16.08.20

Zwei Minuten nach Mitternacht.

Etwas stimmt mit diesem Pulsoximeter nicht. Der Wert ist jetzt unter 90%, und ich kurz vor einer Panikattacke.
Selbst wenn ich früher auf einer Party eine ganze Schachtel geraucht habe, war meine Lunge am nächsten Tag nicht so belegt. Das Atmen fällt mir viel zu schwer. Ich hätte doch früher mit dem Rauchen aufhören sollen. Es ist ja lange gut gegangen, und es waren schöne Jahre. Man glaubt halt immer, dass es ewig so weiter geht. Es stimmt mich auch nicht hoffnungsvoller, dass wir inzwischen erste Medikamente haben, die den Krankheitsverlauf mildern, wenn ich intubiert werden müsste. Ich habe Patienten gesehen, die sich danach ins Leben zurückkämpfen mussten. Das will ich nicht. Ich will gesund sein, verdammt. Ist das denn zu viel verlangt?

Wenn ich sterben sollte, dann komme ich ganz bestimmt nicht zurück um Nachrichten zu bringen, indem ich Lichter flackern oder Bücher im Regal umkippen lasse. Das verspreche ich. Ich werde auch nicht unter der Treppe hocken und “Huh, huh” machen, keine Sorge. Ich schwöre. Vielleicht räume ich ein bisschen auf, wische Staub oder so. Und wir wissen alle, dass das nicht passieren wird.
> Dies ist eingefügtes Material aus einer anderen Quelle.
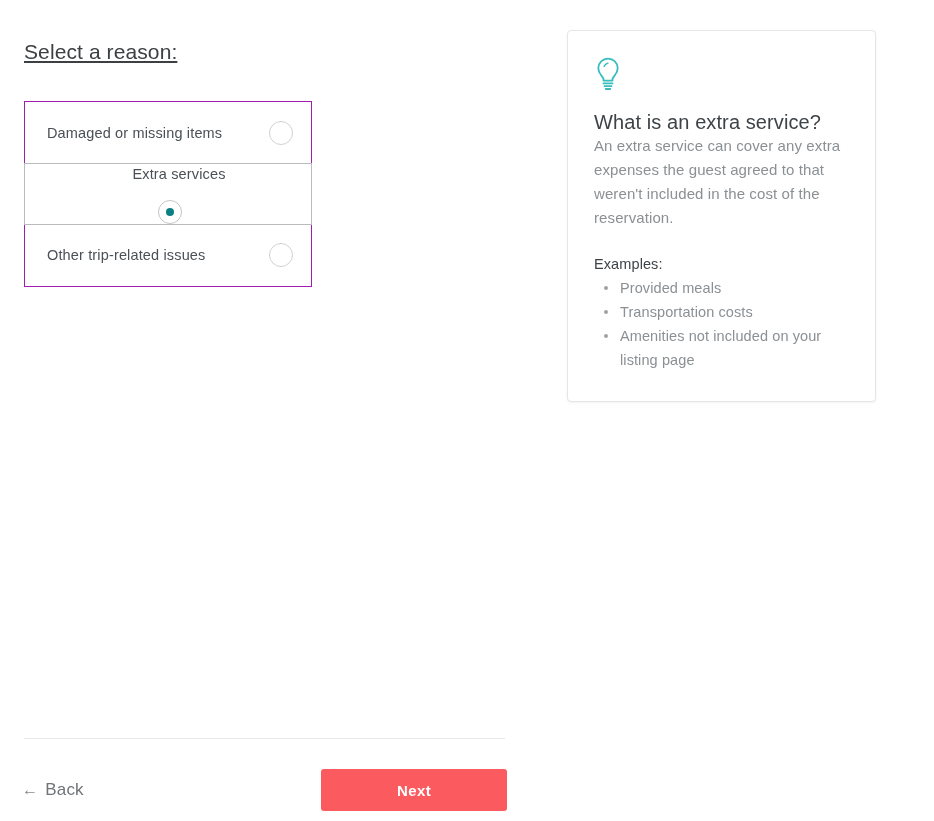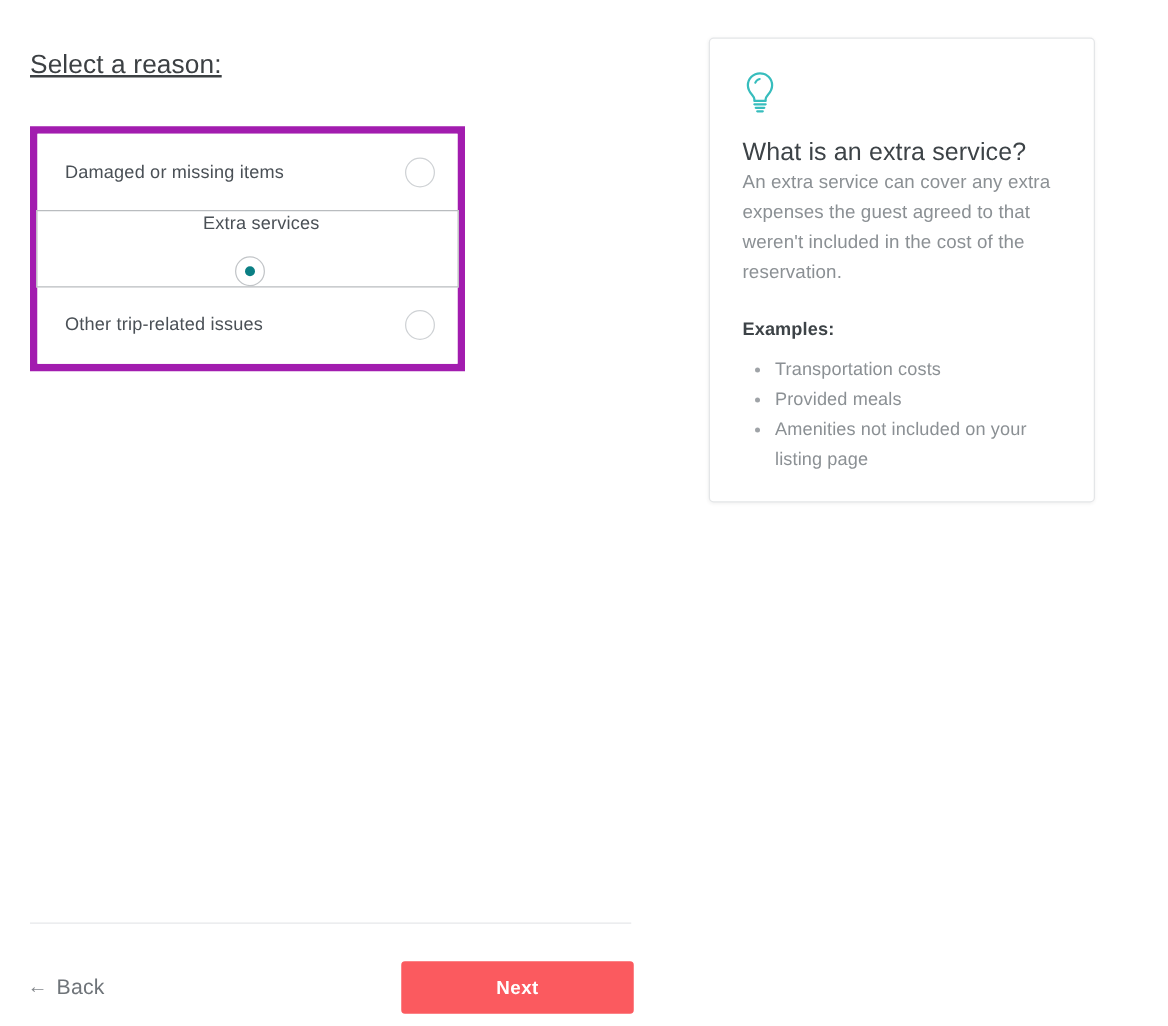--- a/index.html
+++ b/index.html
@@ -44,8 +44,8 @@
     position: absolute;
     left: 24px;
     top: 101px;
-    width: 348px;
-    border: 6px solid #a21caf;
+    width: 288px;
+    border: 1px solid #a21caf;
     background: #ffffff;
   }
Was ich euch zurück lasse ist das, womit ich auch gehe: Frieden. Und Frieden kommt vom Loslassen. Kein Sortieren, Staub zu Staub, Asche zu Asche? Um Himmels Willen, lasst die Sachen einfach liegen wo sie sind.
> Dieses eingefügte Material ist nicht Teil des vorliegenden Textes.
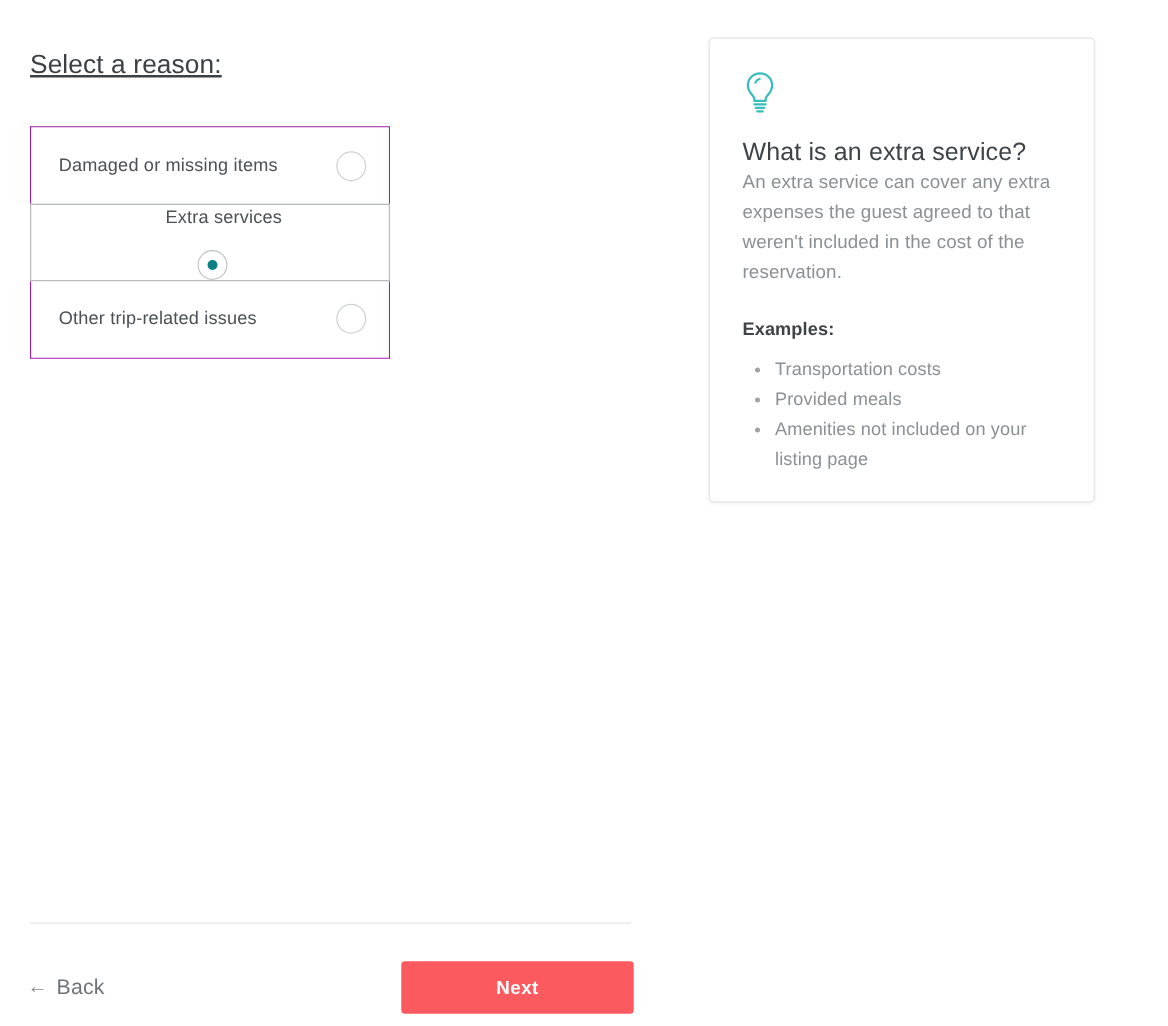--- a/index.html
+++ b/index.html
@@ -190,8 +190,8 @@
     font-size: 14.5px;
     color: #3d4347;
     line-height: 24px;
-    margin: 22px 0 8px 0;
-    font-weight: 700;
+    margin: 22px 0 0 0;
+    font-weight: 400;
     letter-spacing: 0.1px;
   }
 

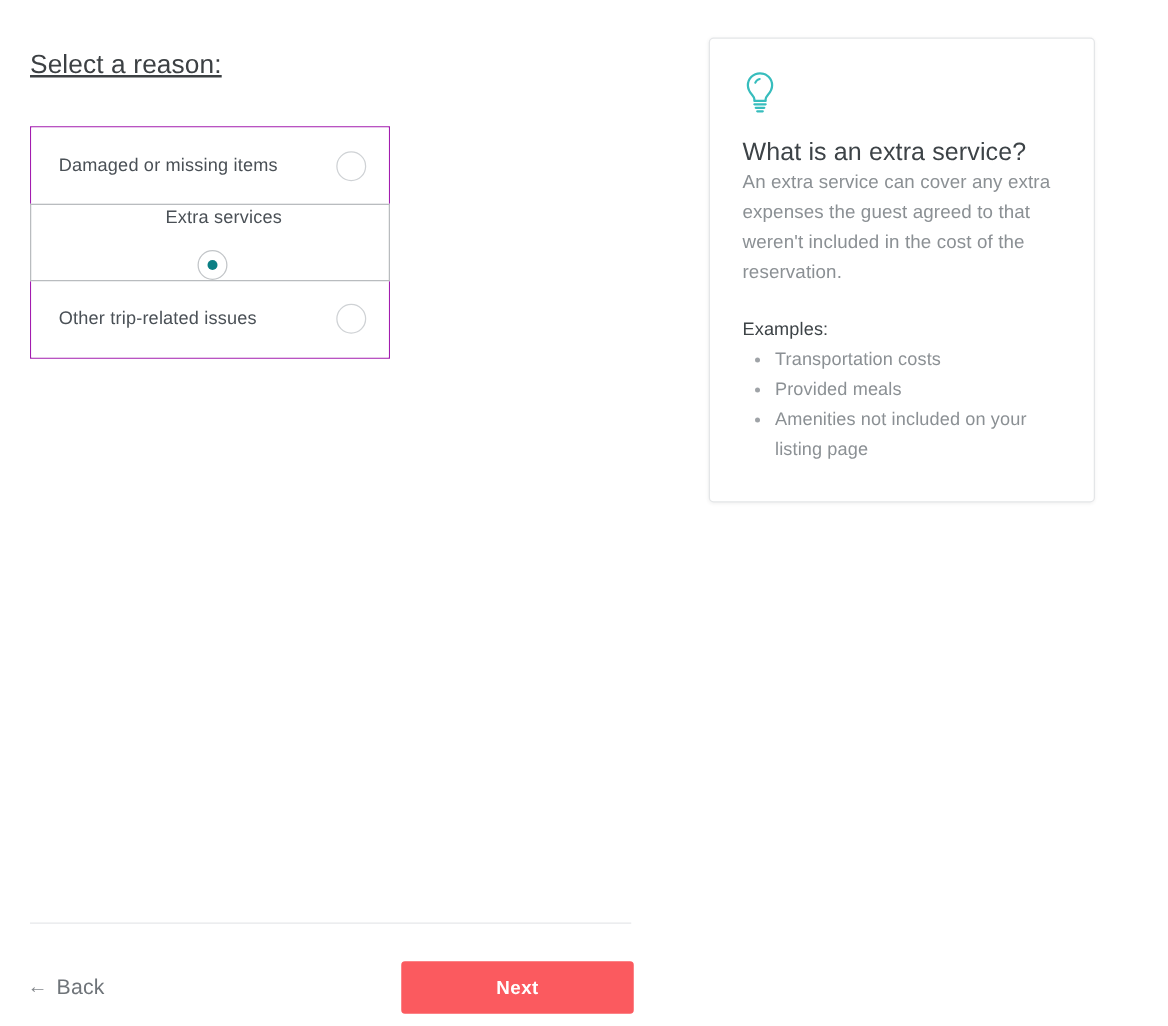--- a/index.html
+++ b/index.html
@@ -272,8 +272,8 @@
 
   <p id="examples-heading">Examples:</p>
   <ul id="examples-list">
+    <li>Provided meals</li>
     <li>Transportation costs</li>
-    <li>Provided meals</li>
     <li>Amenities not included on your listing page</li>
   </ul>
Ich fahre jetzt in die Notaufnahme. Nicht als Pfleger, sondern als Patient. Ich bin gespannt, was sie mir dort sagen werden. Selber begrüße ich unsere ängstlichen Patienten dann gerne mit „Hab keine Angst. Jetzt, wo du hier bist, hast du das Schlimmste schon hinter dir.“ Manchmal war das gelogen, aber meistens half es trotzdem. Aber ich bin kein Kinde mehr. Ich will nicht, dass man mich anlügt, und das werde ich den Kollegen gleich so mitgeben. Wenn es sich nicht verhindern lässt, dann gehe ich, ohne Reue.
Es genügt, wenn sie mir etwas gegen die Schmerzen geben, und ich in einen Nebel gehe, und darin eine Weile herum irre. Im Nebel bewegt man sich vorsichtiger. Sogar Raser finden dann das Bremspedal. Es ist wie im Traum, wenn die Konturen ineinander übergehen, sich nichts mehr vom anderen abgrenzt, alles fließt ineinander, wie Farbe, Zeit und Raum im Innern einer Lavalampe, und wir staunend mittendrin. Alles kann passieren, und doch fürchten wir uns nicht. Deshalb ist es mir jetzt fast egal, auf welcher Seite ich am Ende heraus komme, denn mein Herz ist mir endlich aufgegangen und schlägt in aller Ruhe weiter.